# Stored data
━━━━━━━━━━━━━━━━━━━━

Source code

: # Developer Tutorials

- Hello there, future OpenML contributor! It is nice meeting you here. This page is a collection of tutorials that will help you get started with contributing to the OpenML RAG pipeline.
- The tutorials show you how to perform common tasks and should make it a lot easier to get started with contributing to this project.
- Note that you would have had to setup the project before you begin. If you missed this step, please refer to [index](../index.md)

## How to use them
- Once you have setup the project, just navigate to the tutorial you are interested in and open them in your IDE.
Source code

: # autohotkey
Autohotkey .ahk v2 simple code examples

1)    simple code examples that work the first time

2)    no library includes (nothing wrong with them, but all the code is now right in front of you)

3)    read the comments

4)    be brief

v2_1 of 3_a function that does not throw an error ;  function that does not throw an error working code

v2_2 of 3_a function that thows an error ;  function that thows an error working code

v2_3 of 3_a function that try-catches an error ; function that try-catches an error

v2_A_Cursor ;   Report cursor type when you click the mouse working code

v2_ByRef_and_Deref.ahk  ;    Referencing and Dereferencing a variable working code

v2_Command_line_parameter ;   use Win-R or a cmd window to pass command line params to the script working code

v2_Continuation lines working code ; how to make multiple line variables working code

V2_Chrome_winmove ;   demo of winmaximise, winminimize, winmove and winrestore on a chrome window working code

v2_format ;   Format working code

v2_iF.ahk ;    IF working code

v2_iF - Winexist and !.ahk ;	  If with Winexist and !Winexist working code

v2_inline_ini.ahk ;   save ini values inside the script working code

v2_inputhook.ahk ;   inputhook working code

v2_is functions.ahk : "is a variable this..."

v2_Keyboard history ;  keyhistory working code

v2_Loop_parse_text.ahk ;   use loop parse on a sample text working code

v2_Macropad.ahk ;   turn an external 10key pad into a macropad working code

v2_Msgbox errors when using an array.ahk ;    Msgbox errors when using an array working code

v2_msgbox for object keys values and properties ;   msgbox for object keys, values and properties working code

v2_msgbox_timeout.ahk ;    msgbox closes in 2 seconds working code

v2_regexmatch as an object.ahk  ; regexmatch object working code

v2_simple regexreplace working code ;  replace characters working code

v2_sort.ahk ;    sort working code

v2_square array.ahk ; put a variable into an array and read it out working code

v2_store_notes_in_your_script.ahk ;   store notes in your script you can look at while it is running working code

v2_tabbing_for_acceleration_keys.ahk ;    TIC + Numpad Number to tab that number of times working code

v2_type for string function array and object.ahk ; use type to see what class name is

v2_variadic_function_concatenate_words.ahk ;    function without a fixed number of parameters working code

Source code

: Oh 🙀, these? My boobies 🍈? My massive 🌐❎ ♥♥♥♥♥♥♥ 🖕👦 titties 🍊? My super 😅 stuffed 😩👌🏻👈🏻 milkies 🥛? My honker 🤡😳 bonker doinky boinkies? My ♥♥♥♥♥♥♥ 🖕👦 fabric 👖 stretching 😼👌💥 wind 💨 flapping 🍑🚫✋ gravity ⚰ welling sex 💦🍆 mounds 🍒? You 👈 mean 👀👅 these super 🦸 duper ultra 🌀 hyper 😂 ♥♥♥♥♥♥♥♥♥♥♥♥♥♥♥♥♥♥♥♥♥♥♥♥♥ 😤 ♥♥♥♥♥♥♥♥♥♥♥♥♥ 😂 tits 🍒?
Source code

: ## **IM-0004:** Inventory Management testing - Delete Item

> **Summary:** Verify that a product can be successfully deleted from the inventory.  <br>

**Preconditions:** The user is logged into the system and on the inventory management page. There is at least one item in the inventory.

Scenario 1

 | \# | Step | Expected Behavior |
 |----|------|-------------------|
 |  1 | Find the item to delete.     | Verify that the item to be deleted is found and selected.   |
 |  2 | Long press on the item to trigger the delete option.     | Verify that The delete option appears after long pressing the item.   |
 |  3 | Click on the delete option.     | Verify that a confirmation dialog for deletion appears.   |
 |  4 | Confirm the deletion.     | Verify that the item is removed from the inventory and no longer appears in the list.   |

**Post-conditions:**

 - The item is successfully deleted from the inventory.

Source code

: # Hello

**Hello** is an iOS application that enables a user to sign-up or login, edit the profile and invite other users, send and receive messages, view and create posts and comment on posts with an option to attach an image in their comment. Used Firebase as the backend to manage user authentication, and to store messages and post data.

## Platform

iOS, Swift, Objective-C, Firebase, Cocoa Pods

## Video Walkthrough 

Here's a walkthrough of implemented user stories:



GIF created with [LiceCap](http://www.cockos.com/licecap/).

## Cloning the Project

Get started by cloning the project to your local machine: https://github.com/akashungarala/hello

━━━━━━━━━━━━━━━━━━━━

# What you are asked to do
The exact wording of every entry above should be written out again.

# Task answer
Source code

: # Developer Tutorials

- Hello there, future OpenML contributor! It is nice meeting you here. This page is a collection of tutorials that will help you get started with contributing to the OpenML RAG pipeline.
- The tutorials show you how to perform common tasks and should make it a lot easier to get started with contributing to this project.
- Note that you would have had to setup the project before you begin. If you missed this step, please refer to [index](../index.md)

## How to use them
- Once you have setup the project, just navigate to the tutorial you are interested in and open them in your IDE.
Source code

: # autohotkey
Autohotkey .ahk v2 simple code examples

1)    simple code examples that work the first time

2)    no library includes (nothing wrong with them, but all the code is now right in front of you)

3)    read the comments

4)    be brief

v2_1 of 3_a function that does not throw an error ;  function that does not throw an error working code

v2_2 of 3_a function that thows an error ;  function that thows an error working code

v2_3 of 3_a function that try-catches an error ; function that try-catches an error

v2_A_Cursor ;   Report cursor type when you click the mouse working code

v2_ByRef_and_Deref.ahk  ;    Referencing and Dereferencing a variable working code

v2_Command_line_parameter ;   use Win-R or a cmd window to pass command line params to the script working code

v2_Continuation lines working code ; how to make multiple line variables working code

V2_Chrome_winmove ;   demo of winmaximise, winminimize, winmove and winrestore on a chrome window working code

v2_format ;   Format working code

v2_iF.ahk ;    IF working code

v2_iF - Winexist and !.ahk ;	  If with Winexist and !Winexist working code

v2_inline_ini.ahk ;   save ini values inside the script working code

v2_inputhook.ahk ;   inputhook working code

v2_is functions.ahk : "is a variable this..."

v2_Keyboard history ;  keyhistory working code

v2_Loop_parse_text.ahk ;   use loop parse on a sample text working code

v2_Macropad.ahk ;   turn an external 10key pad into a macropad working code

v2_Msgbox errors when using an array.ahk ;    Msgbox errors when using an array working code

v2_msgbox for object keys values and properties ;   msgbox for object keys, values and properties working code

v2_msgbox_timeout.ahk ;    msgbox closes in 2 seconds working code

v2_regexmatch as an object.ahk  ; regexmatch object working code

v2_simple regexreplace working code ;  replace characters working code

v2_sort.ahk ;    sort working code

v2_square array.ahk ; put a variable into an array and read it out working code

v2_store_notes_in_your_script.ahk ;   store notes in your script you can look at while it is running working code

v2_tabbing_for_acceleration_keys.ahk ;    TIC + Numpad Number to tab that number of times working code

v2_type for string function array and object.ahk ; use type to see what class name is

v2_variadic_function_concatenate_words.ahk ;    function without a fixed number of parameters working code

Source code

: Oh 🙀, these? My boobies 🍈? My massive 🌐❎ ♥♥♥♥♥♥♥ 🖕👦 titties 🍊? My super 😅 stuffed 😩👌🏻👈🏻 milkies 🥛? My honker 🤡😳 bonker doinky boinkies? My ♥♥♥♥♥♥♥ 🖕👦 fabric 👖 stretching 😼👌💥 wind 💨 flapping 🍑🚫✋ gravity ⚰ welling sex 💦🍆 mounds 🍒? You 👈 mean 👀👅 these super 🦸 duper ultra 🌀 hyper 😂 ♥♥♥♥♥♥♥♥♥♥♥♥♥♥♥♥♥♥♥♥♥♥♥♥♥ 😤 ♥♥♥♥♥♥♥♥♥♥♥♥♥ 😂 tits 🍒?
Source code

: ## **IM-0004:** Inventory Management testing - Delete Item

> **Summary:** Verify that a product can be successfully deleted from the inventory.  <br>

**Preconditions:** The user is logged into the system and on the inventory management page. There is at least one item in the inventory.

Scenario 1

 | \# | Step | Expected Behavior |
 |----|------|-------------------|
 |  1 | Find the item to delete.     | Verify that the item to be deleted is found and selected.   |
 |  2 | Long press on the item to trigger the delete option.     | Verify that The delete option appears after long pressing the item.   |
 |  3 | Click on the delete option.     | Verify that a confirmation dialog for deletion appears.   |
 |  4 | Confirm the deletion.     | Verify that the item is removed from the inventory and no longer appears in the list.   |

**Post-conditions:**

 - The item is successfully deleted from the inventory.

Source code

: # Hello

**Hello** is an iOS application that enables a user to sign-up or login, edit the profile and invite other users, send and receive messages, view and create posts and comment on posts with an option to attach an image in their comment. Used Firebase as the backend to manage user authentication, and to store messages and post data.

## Platform

iOS, Swift, Objective-C, Firebase, Cocoa Pods

## Video Walkthrough 

Here's a walkthrough of implemented user stories:



GIF created with [LiceCap](http://www.cockos.com/licecap/).

## Cloning the Project

Get started by cloning the project to your local machine: https://github.com/akashungarala/hello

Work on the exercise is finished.